How much green credit does a tree generate?

Two years after planting — and following an evaluation by the International Council of Forestry Research and Education (ICFRE), an autonomous body of the Environment Ministry — each planted tree could be worth one ‘green credit’.

How do I earn Green Credits?

The specific process for earning Green Credits is still under development. However, it's likely to involve registering with a designated authority, having your environmental activity verified, and receiving a certain number of Green Credits based on the type and scale of the activity.

What can I do with Green Credits?

Green Credits can be traded on a dedicated platform. Entities obligated to meet environmental regulations, like companies with high carbon footprints, can purchase Green Credits to offset their environmental impact and comply with regulations.

What are the environmental benefits of the GCP?

The GCP can encourage individuals and organizations to adopt sustainable practices, leading to increased carbon sequestration through afforestation, water conservation, and reduced pollution from waste management initiatives.

What are the potential challenges of the GCP?

Ensuring transparency and credibility of Green Credits issued is crucial. Accessibility for individual participation alongside market development with fair pricing are also important aspects to consider.

Is the market price for Green Credits established yet?

No, the market price for Green Credits is not yet established. It's likely to be determined by a combination of factors like demand from entities needing to offset their footprint, supply of available Green Credits, and the specific type of environmental benefit associated with each Credit.

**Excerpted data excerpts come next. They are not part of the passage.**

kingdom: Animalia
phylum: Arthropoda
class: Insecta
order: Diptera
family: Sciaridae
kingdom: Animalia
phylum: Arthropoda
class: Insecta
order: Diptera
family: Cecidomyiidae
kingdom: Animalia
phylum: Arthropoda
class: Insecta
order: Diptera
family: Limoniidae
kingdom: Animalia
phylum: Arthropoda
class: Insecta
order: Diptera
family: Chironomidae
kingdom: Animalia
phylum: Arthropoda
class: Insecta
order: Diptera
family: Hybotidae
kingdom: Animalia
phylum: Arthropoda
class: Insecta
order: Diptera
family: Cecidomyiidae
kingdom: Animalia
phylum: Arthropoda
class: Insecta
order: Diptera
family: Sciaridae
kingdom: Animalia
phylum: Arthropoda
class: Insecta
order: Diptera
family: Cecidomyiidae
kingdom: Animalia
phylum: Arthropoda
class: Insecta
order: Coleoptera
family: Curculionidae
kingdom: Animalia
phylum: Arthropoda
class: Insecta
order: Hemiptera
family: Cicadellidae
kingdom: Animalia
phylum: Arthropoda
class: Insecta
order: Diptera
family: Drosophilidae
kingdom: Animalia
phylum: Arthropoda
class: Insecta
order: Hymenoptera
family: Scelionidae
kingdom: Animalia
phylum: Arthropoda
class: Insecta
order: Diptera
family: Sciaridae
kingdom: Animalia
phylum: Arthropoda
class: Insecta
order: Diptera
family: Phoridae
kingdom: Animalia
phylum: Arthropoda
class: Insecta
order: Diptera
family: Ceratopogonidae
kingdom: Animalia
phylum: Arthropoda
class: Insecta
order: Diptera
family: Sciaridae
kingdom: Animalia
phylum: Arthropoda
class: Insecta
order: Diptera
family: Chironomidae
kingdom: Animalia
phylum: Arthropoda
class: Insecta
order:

In what stage is the Green Credit Programme currently?

The GCP is in its initial phase, focusing primarily on afforestation and water conservation activities. However, the program might expand in the future to encompass a wider range of environmental benefits.

Who oversees the Green Credit Programme?

The Ministry of Environment, Forest and Climate Change (MoEFCC) is likely to play a central role in overseeing the program's development and implementation.